Selection:
What harm does it cause the other Apostles now that the unhappy Judas remains suffering in Hell? All the loss falls upon Judas alone. And if Berchmans be higher in Heaven than so many others who were his companions in religion, is not all the gain his?
Do not let any occasion of gaining merit pass without taking care to draw some spiritual profit from it; as, for example, from a sharp word which someone may say to you; from an act of obedience imposed against your will; from an opportunity which may occur to humble yourself, or to practice charity, sweetness, and patience. All these occasions are gain for you, and you should seek to procure them; and at the close of that day, when the greatest number of them have come to you, you should go to rest most cheerful and pleased, as the merchant does on the day when he has had most chance for making money; for on that day business has prospered with him.----St. Ignatius Loyola
It was one of the principal maxims which St. John Berchmans kept fixed in his mind, as we read in his Life, to endeavor to gain merit in everything, and not to let any occasion, however small, escape, if it could be profitable to him. For this reason he continually went in search of such occasions, and when they came to him from others he embraced them all with courage and heartfelt joy, without ever remarking the want of discretion and virtue which they betrayed in others, attending only to his own advancement in humility. And so, from whatever he heard or saw, he was always wont to derive some good fruit for himself; and in this way he attained to the condition of a Saint, which was precisely what he desired.
When St. Matilda was visited by the Lord, accompanied by many Saints, one of them said to her: "Oh, how blessed are you who still live upon earth, on account of the great merit you can acquire!" If a man knew how much he could merit in a day, at the moment he arose in the morning his heart would be filled with joy because the day had appeared in which he could live to his Lord, and, by His grace, increase so greatly His honor and glory and his own merit. This would give him great confidence and strength to do and suffer everything with extreme satisfaction.

Dataset items:
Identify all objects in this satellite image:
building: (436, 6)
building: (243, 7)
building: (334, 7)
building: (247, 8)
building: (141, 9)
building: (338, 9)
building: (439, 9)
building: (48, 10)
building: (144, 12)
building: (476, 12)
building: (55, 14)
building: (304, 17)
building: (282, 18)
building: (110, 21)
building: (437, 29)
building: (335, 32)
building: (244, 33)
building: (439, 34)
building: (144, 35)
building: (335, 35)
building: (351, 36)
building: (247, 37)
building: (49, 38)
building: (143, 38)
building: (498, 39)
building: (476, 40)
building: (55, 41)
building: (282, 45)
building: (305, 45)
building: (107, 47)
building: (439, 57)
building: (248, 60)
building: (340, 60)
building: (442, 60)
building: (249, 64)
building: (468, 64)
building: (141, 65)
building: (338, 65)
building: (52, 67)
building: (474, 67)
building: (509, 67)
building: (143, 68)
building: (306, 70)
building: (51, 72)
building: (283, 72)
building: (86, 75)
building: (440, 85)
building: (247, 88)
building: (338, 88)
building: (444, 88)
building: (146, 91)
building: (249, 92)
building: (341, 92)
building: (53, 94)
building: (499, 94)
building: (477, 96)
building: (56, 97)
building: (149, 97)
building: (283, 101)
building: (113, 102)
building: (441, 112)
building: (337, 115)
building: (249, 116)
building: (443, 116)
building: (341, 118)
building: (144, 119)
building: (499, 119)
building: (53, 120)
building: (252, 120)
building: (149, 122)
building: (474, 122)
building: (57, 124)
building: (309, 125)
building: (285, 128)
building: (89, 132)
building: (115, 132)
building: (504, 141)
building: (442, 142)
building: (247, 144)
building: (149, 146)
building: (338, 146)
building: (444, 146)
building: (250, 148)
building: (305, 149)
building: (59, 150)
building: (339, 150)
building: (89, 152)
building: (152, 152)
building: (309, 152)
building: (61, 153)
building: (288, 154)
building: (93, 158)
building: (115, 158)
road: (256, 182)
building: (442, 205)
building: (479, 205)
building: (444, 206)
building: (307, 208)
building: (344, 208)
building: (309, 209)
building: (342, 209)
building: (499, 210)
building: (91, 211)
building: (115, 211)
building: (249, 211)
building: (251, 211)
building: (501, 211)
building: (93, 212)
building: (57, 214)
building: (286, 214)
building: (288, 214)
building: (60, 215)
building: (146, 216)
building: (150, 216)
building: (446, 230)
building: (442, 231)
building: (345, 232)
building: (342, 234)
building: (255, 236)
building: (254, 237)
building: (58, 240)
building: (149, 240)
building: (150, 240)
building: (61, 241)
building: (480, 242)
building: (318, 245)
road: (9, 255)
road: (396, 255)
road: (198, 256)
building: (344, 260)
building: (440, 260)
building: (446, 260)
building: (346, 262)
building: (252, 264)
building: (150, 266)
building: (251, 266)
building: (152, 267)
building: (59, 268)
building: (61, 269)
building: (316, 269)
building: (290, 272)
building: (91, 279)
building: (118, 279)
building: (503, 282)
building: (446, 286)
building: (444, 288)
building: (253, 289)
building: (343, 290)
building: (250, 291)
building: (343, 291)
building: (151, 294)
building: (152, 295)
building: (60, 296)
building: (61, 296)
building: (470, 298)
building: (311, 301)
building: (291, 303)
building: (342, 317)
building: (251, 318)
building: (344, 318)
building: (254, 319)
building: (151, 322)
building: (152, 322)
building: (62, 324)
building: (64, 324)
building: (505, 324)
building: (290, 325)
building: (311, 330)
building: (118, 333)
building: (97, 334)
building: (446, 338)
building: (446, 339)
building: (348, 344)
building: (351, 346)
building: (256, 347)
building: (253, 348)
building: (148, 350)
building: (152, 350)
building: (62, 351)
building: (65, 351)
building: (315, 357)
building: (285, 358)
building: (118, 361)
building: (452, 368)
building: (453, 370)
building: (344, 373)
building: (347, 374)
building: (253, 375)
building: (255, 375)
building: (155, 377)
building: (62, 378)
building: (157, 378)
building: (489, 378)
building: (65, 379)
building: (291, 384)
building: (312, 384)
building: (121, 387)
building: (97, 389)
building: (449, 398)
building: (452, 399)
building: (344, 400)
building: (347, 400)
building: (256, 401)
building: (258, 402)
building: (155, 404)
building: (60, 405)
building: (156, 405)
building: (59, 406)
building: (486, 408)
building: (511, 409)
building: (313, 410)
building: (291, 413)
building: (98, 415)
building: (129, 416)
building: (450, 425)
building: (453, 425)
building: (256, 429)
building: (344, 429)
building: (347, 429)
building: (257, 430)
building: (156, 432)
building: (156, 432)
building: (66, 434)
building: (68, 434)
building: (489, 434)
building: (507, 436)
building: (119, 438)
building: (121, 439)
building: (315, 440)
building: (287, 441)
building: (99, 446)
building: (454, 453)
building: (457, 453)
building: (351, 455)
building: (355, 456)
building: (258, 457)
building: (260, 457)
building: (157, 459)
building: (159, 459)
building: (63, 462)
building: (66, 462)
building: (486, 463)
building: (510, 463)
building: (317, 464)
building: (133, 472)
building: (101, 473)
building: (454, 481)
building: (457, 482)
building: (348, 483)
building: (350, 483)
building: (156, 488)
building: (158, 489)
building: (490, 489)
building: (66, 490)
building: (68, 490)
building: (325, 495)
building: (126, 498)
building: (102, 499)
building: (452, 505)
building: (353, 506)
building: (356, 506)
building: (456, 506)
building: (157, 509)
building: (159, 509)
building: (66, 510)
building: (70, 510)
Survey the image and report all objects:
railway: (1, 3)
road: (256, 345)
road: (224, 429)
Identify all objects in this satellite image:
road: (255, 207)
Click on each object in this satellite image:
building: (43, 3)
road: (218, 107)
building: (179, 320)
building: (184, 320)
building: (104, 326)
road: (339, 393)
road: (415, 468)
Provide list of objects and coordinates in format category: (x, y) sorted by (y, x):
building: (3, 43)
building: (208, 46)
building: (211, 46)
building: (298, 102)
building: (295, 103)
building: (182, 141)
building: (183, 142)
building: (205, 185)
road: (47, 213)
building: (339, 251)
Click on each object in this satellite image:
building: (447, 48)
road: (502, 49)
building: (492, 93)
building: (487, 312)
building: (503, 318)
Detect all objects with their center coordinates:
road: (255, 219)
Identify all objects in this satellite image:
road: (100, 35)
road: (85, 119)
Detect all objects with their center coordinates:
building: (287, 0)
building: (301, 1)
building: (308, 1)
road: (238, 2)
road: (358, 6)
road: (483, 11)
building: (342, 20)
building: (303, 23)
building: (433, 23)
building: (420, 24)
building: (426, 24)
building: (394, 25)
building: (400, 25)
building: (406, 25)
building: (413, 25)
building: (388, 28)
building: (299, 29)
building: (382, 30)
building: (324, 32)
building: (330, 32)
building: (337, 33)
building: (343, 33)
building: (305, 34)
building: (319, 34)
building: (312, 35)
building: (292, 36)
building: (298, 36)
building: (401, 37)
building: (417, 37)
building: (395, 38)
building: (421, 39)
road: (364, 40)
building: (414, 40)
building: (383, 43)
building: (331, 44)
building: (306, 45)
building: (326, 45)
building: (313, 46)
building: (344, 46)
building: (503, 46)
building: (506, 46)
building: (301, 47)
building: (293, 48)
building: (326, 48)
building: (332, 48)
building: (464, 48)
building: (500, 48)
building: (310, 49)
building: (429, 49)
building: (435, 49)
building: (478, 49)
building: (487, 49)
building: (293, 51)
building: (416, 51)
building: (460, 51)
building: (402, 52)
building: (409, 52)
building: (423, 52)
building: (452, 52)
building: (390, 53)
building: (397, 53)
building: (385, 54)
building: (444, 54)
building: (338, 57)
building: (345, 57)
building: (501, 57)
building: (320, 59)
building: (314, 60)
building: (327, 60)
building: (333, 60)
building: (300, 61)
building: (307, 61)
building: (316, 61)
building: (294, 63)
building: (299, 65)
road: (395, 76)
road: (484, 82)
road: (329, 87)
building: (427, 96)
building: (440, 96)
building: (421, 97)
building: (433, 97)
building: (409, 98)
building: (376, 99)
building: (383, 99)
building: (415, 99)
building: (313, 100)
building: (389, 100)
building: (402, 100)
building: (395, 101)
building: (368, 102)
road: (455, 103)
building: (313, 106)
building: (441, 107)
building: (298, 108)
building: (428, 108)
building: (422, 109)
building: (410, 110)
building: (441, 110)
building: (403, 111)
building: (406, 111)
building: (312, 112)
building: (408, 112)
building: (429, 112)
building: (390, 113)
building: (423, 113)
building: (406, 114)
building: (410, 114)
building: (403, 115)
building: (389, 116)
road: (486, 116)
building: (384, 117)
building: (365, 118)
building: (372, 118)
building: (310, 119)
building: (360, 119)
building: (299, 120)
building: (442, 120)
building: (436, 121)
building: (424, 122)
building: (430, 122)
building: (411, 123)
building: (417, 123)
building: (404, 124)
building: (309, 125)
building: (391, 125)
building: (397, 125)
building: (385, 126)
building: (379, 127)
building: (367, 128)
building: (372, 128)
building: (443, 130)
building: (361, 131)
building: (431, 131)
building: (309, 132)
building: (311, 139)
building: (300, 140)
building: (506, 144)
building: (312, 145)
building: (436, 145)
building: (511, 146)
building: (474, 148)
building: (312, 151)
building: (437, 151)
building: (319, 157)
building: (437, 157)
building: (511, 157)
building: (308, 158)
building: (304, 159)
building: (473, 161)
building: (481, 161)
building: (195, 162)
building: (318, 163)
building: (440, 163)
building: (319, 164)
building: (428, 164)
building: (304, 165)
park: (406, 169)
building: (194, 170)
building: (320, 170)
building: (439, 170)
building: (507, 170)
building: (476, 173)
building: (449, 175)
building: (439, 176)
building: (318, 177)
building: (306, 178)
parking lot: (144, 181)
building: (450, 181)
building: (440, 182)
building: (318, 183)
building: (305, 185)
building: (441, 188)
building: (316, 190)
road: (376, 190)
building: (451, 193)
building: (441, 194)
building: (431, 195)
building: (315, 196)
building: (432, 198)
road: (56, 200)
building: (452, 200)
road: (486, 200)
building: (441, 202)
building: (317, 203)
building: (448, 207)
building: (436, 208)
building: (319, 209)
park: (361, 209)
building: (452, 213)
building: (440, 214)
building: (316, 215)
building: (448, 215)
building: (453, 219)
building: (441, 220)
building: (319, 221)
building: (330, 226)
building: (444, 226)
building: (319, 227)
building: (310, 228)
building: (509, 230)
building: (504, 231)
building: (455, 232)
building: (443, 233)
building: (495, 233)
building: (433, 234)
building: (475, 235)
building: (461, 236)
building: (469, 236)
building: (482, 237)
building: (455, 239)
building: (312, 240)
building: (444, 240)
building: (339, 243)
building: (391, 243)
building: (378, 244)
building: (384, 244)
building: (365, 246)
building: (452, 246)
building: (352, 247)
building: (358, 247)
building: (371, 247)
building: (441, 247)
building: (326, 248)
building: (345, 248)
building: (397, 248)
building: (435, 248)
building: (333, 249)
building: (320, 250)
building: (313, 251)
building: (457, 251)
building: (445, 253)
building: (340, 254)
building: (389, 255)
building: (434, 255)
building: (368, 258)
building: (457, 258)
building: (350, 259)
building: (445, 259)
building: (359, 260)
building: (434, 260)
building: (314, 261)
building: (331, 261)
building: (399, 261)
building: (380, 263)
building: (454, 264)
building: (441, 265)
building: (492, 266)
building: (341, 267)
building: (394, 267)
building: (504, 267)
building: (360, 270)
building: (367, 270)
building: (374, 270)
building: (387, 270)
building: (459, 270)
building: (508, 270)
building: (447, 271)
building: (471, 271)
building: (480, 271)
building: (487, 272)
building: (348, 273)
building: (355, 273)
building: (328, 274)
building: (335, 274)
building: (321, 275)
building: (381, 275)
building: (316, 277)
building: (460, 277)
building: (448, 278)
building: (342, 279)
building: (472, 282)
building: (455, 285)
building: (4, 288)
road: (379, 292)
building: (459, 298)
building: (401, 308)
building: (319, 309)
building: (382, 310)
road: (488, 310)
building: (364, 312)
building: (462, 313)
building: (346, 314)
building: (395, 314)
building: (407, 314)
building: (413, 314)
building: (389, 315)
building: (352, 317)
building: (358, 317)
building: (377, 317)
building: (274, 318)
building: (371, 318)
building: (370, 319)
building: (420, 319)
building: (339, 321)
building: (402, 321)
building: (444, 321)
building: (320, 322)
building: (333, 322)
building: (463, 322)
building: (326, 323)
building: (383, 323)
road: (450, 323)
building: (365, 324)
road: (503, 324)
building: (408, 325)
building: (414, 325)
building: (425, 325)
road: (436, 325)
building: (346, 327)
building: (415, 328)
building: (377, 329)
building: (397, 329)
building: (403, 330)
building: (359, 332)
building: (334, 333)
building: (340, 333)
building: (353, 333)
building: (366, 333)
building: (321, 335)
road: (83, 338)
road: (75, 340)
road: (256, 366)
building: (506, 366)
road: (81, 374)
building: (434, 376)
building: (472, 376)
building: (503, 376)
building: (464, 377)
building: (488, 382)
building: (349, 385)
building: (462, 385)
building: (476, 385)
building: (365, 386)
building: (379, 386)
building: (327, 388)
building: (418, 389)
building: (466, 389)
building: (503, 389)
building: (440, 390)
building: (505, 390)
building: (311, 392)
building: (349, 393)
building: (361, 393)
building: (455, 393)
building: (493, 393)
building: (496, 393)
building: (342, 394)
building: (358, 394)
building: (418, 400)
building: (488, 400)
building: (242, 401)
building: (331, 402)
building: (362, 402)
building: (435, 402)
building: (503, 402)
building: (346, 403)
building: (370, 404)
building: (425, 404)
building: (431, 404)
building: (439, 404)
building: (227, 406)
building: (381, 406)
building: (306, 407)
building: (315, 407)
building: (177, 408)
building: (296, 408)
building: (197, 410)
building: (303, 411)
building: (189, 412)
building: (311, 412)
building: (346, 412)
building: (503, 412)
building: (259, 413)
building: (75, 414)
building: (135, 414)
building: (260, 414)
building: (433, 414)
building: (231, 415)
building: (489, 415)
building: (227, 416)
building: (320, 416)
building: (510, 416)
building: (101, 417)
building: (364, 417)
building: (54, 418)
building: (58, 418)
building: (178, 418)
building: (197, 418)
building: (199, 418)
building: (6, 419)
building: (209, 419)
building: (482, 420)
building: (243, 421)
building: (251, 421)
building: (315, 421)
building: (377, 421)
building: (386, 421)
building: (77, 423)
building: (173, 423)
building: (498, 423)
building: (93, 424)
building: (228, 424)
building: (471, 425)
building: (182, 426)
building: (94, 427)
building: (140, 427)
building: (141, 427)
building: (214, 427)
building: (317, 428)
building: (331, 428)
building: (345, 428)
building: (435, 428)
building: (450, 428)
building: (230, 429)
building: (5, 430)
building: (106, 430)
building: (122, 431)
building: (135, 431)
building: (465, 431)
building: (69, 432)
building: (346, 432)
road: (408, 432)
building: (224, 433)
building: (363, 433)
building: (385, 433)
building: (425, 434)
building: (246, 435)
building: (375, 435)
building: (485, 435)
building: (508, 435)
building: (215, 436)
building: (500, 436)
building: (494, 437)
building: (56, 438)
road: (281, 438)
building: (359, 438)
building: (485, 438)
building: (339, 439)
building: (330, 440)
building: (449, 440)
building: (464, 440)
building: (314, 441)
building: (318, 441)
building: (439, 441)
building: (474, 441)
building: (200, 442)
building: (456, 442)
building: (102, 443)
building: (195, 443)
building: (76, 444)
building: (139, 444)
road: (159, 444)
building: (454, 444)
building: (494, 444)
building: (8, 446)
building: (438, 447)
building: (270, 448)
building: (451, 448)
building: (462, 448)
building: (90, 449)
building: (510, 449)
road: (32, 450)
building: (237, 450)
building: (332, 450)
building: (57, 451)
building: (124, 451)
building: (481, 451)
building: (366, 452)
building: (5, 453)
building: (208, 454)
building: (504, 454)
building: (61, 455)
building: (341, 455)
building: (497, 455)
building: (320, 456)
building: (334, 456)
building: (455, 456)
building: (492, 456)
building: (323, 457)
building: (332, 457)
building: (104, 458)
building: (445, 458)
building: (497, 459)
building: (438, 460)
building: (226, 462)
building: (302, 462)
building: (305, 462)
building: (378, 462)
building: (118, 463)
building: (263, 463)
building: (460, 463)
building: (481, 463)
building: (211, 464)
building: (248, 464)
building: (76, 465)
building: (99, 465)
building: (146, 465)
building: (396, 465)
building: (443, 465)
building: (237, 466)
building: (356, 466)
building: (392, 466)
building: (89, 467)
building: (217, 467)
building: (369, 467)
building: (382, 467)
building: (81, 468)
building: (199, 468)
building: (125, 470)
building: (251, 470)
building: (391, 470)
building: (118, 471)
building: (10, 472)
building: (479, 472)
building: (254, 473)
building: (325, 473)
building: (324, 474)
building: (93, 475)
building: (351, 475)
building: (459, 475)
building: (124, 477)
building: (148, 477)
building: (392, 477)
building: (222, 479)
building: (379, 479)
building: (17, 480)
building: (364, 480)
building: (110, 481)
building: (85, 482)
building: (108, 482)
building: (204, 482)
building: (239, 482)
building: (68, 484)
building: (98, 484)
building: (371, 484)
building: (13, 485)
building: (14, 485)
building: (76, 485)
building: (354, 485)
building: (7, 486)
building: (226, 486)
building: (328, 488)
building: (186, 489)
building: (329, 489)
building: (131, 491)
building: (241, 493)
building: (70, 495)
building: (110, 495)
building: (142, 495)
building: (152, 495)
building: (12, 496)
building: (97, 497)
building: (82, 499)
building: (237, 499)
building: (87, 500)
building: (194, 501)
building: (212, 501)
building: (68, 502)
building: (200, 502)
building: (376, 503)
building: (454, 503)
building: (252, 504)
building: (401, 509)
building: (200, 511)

The tasks:
1. In the text on gaining merit, what condition did St. John Berchmans attain to by drawing some good fruit from whatever he heard or saw?
2. Write out the text on gaining merit from "What harm does" up to and including "the gain his?".

Worked answers:
1. He attained to the condition of a Saint.

2.
What harm does it cause the other Apostles now that the unhappy Judas remains suffering in Hell? All the loss falls upon Judas alone. And if Berchmans be higher in Heaven than so many others who were his companions in religion, is not all the gain his?